By fulfilling Sharia requirements such as mere non-speculation, hedging practices are no longer classified as Sharia banking practices. Swaps by Islamic banks In addition, the practice of swaps has been implemented by Islamic banks on the basis of Sharia contracts in the Sharia ruling in currency trading such as wa’ad (binding), Murabaha (buy and sell agreements), Musawama (buying and selling at an agreed price after bargaining) and Tawarruq (buying on credit and then selling). Again, cash payment method.
Clear contracts in the practice of buying and selling ensure that both parties are not harmed by the transactions that occur. Therefore, this deal is compatible with Sharia principles.

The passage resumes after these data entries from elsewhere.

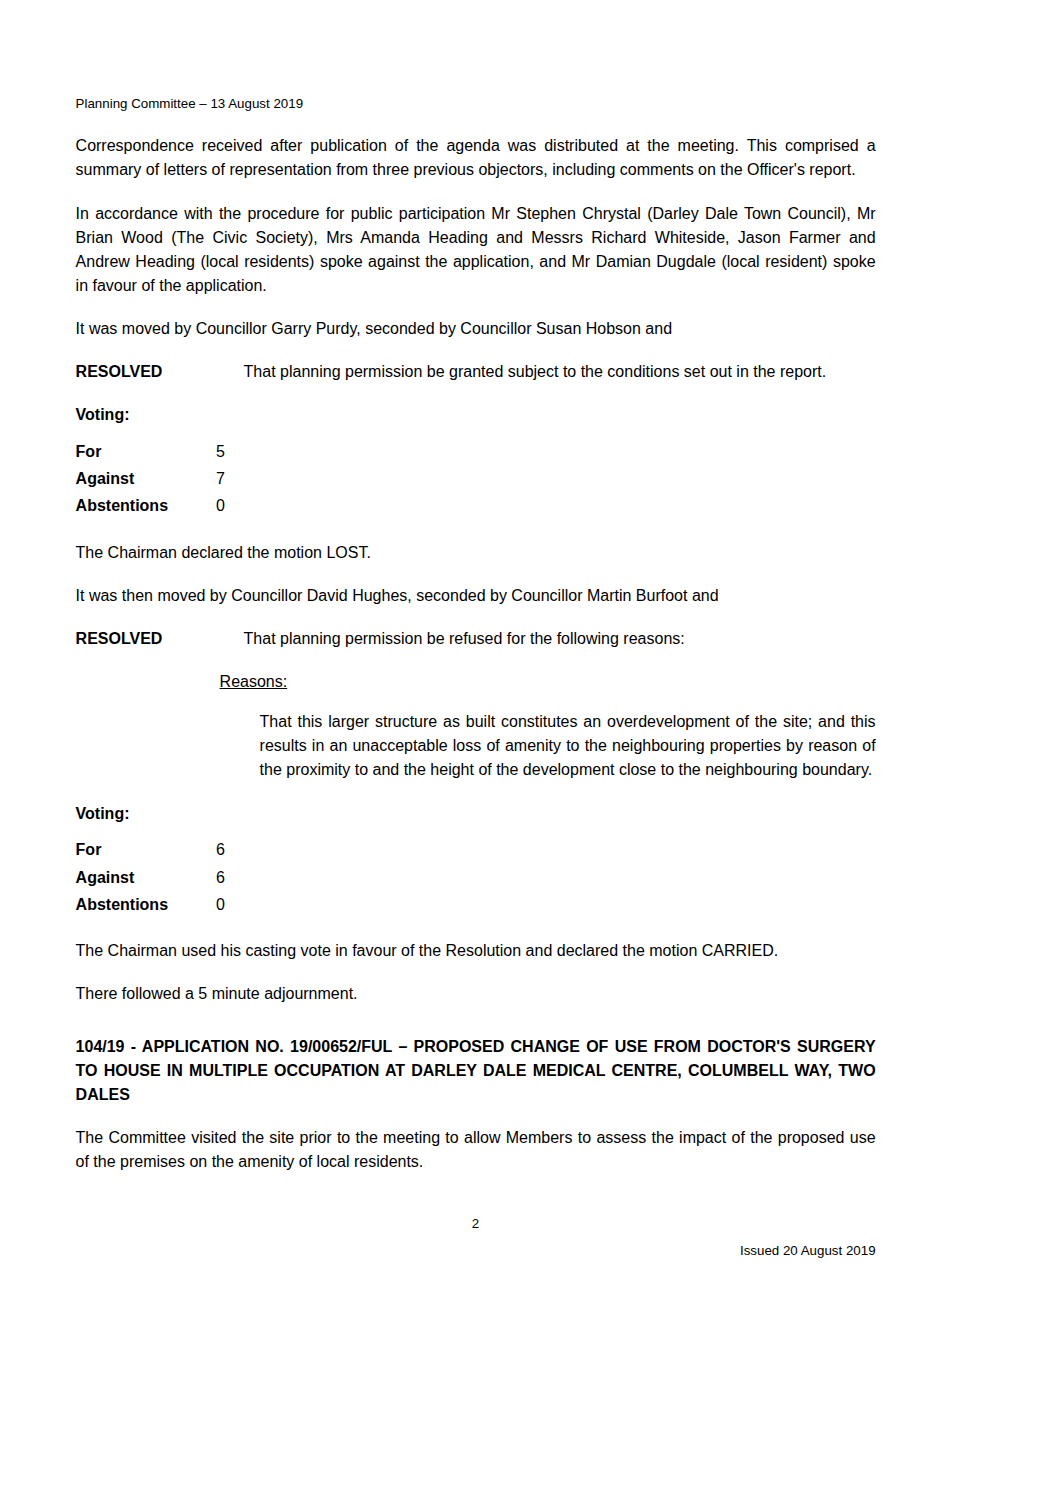Planning Committee – 13 August 2019
Correspondence received after publication of the agenda was distributed at the meeting. This comprised a summary of letters of representation from three previous objectors, including comments on the Officer's report.
In accordance with the procedure for public participation Mr Stephen Chrystal (Darley Dale Town Council), Mr Brian Wood (The Civic Society), Mrs Amanda Heading and Messrs Richard Whiteside, Jason Farmer and Andrew Heading (local residents) spoke against the application, and Mr Damian Dugdale (local resident) spoke in favour of the application.
It was moved by Councillor Garry Purdy, seconded by Councillor Susan Hobson and
RESOLVED
That planning permission be granted subject to the conditions set out in the report.
Voting:
| For | 5 |
| Against | 7 |
| Abstentions | 0 |
The Chairman declared the motion LOST.
It was then moved by Councillor David Hughes, seconded by Councillor Martin Burfoot and
RESOLVED
That planning permission be refused for the following reasons:
Reasons:
That this larger structure as built constitutes an overdevelopment of the site; and this results in an unacceptable loss of amenity to the neighbouring properties by reason of the proximity to and the height of the development close to the neighbouring boundary.
Voting:
| For | 6 |
| Against | 6 |
| Abstentions | 0 |
The Chairman used his casting vote in favour of the Resolution and declared the motion CARRIED.
There followed a 5 minute adjournment.
104/19 - Application No. 19/00652/FUL – Proposed change of use from Doctor's Surgery to House in Multiple Occupation at Darley Dale Medical Centre, Columbell Way, Two Dales
The Committee visited the site prior to the meeting to allow Members to assess the impact of the proposed use of the premises on the amenity of local residents.
2
Issued 20 August 2019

Is Forex trading halal according to MUI?
If international consensus on Sharia principles can “justify” forex trading, what about the Indonesian Ulema Council (MUI)? So far, the MUI has given the Shariah ruling on currency trading only the halal label to one of the three types of foreign exchange transactions commonly carried out, namely spot transactions. Read also: Teaching Forex to beginners, a simplified explanation of the real beginning of trading. This transaction is considered cash, although settlement takes two days due to the complexity of the international transaction mechanism.
However, the spot transactions referred to by MUI still involve two other types of transactions, namely forwards and swaps relating to the mechanism by which banks regulate foreign exchange representing their foreign exchange reserves. MUI needs further review so that this fatwa is not ambiguous given the breadth of the financial world and the rapid development of the times.